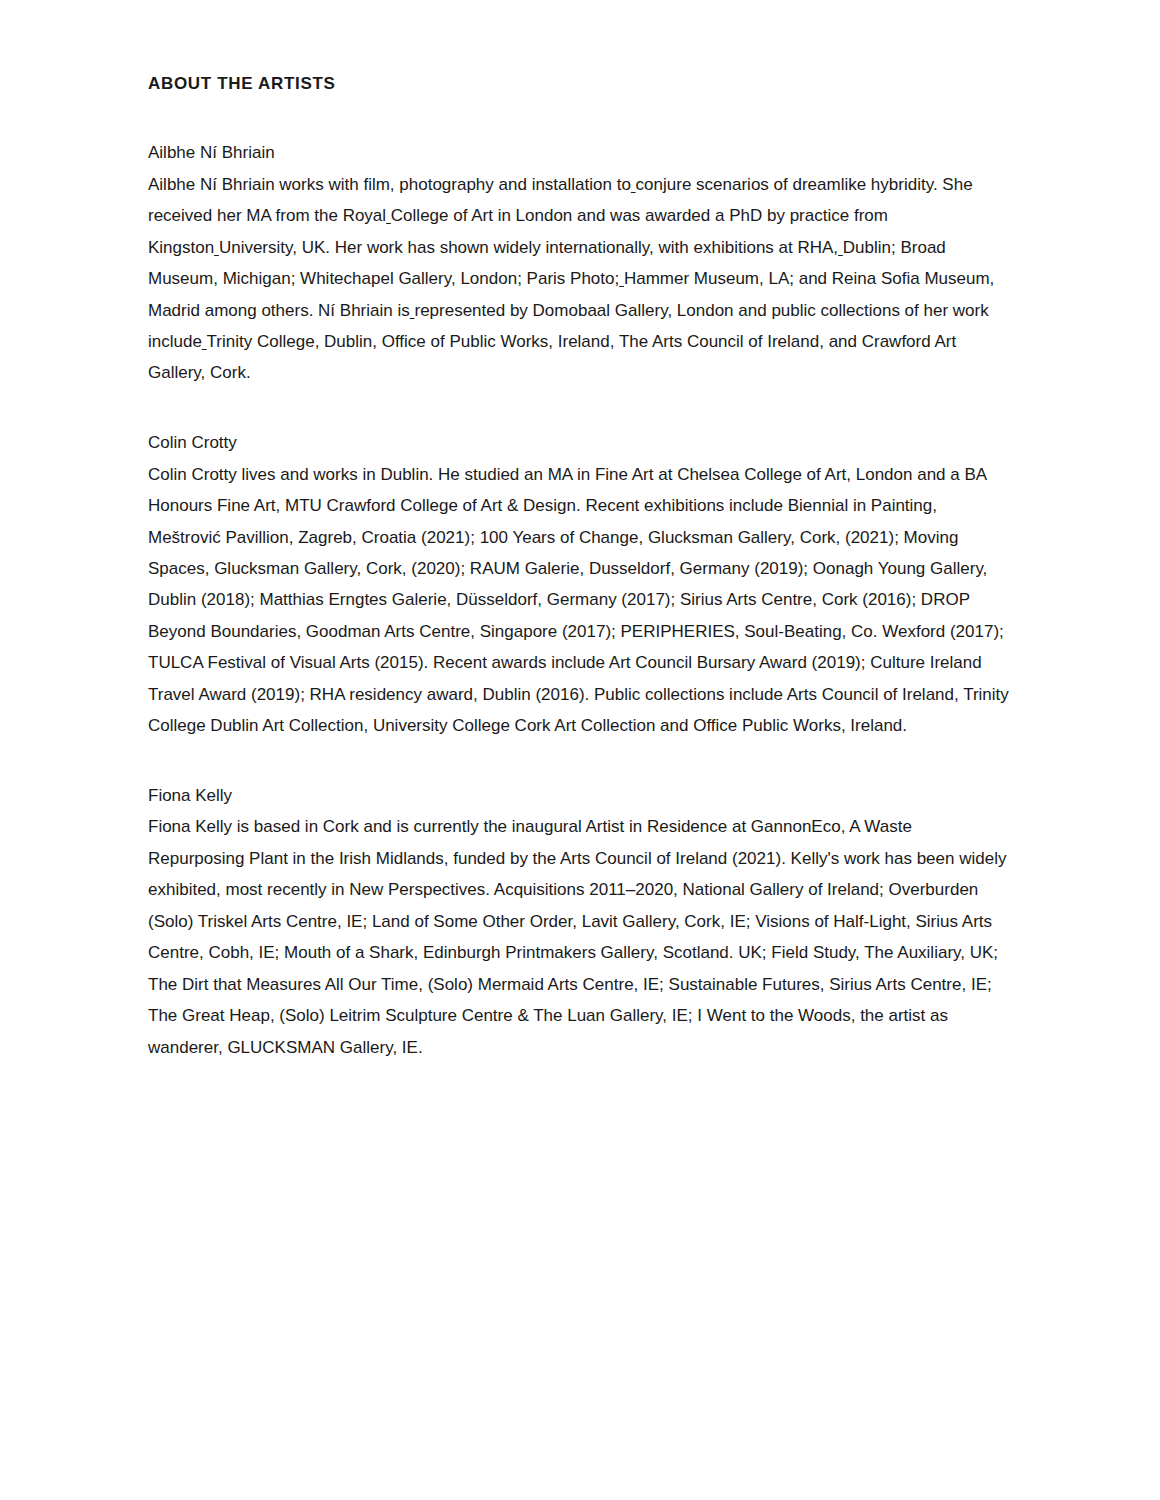About the Artists
Ailbhe Ní Bhriain
Ailbhe Ní Bhriain works with film, photography and installation to conjure scenarios of dreamlike hybridity. She received her MA from the Royal College of Art in London and was awarded a PhD by practice from Kingston University, UK. Her work has shown widely internationally, with exhibitions at RHA, Dublin; Broad Museum, Michigan; Whitechapel Gallery, London; Paris Photo; Hammer Museum, LA; and Reina Sofia Museum, Madrid among others. Ní Bhriain is represented by Domobaal Gallery, London and public collections of her work include Trinity College, Dublin, Office of Public Works, Ireland, The Arts Council of Ireland, and Crawford Art Gallery, Cork.
Colin Crotty
Colin Crotty lives and works in Dublin. He studied an MA in Fine Art at Chelsea College of Art, London and a BA Honours Fine Art, MTU Crawford College of Art & Design. Recent exhibitions include Biennial in Painting, Meštrović Pavillion, Zagreb, Croatia (2021); 100 Years of Change, Glucksman Gallery, Cork, (2021); Moving Spaces, Glucksman Gallery, Cork, (2020); RAUM Galerie, Dusseldorf, Germany (2019); Oonagh Young Gallery, Dublin (2018); Matthias Erngtes Galerie, Düsseldorf, Germany (2017); Sirius Arts Centre, Cork (2016); DROP Beyond Boundaries, Goodman Arts Centre, Singapore (2017); PERIPHERIES, Soul-Beating, Co. Wexford (2017); TULCA Festival of Visual Arts (2015). Recent awards include Art Council Bursary Award (2019); Culture Ireland Travel Award (2019); RHA residency award, Dublin (2016). Public collections include Arts Council of Ireland, Trinity College Dublin Art Collection, University College Cork Art Collection and Office Public Works, Ireland.
Fiona Kelly
Fiona Kelly is based in Cork and is currently the inaugural Artist in Residence at GannonEco, A Waste Repurposing Plant in the Irish Midlands, funded by the Arts Council of Ireland (2021). Kelly's work has been widely exhibited, most recently in New Perspectives. Acquisitions 2011–2020, National Gallery of Ireland; Overburden (Solo) Triskel Arts Centre, IE; Land of Some Other Order, Lavit Gallery, Cork, IE; Visions of Half-Light, Sirius Arts Centre, Cobh, IE; Mouth of a Shark, Edinburgh Printmakers Gallery, Scotland. UK; Field Study, The Auxiliary, UK; The Dirt that Measures All Our Time, (Solo) Mermaid Arts Centre, IE; Sustainable Futures, Sirius Arts Centre, IE; The Great Heap, (Solo) Leitrim Sculpture Centre & The Luan Gallery, IE; I Went to the Woods, the artist as wanderer, GLUCKSMAN Gallery, IE.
- - - - -
◆ **TASK ITEM**: Scan the records above for the word "Ailbhe". Show each line in which it appears.

◆ **RESULT**:
Ailbhe Ní Bhriain
Ailbhe Ní Bhriain works with film, photography and installation to conjure scenarios of dreamlike hybridity. She received her MA from the Royal College of Art in London and was awarded a PhD by practice from Kingston University, UK. Her work has shown widely internationally, with exhibitions at RHA, Dublin; Broad Museum, Michigan; Whitechapel Gallery, London; Paris Photo; Hammer Museum, LA; and Reina Sofia Museum, Madrid among others. Ní Bhriain is represented by Domobaal Gallery, London and public collections of her work include Trinity College, Dublin, Office of Public Works, Ireland, The Arts Council of Ireland, and Crawford Art Gallery, Cork.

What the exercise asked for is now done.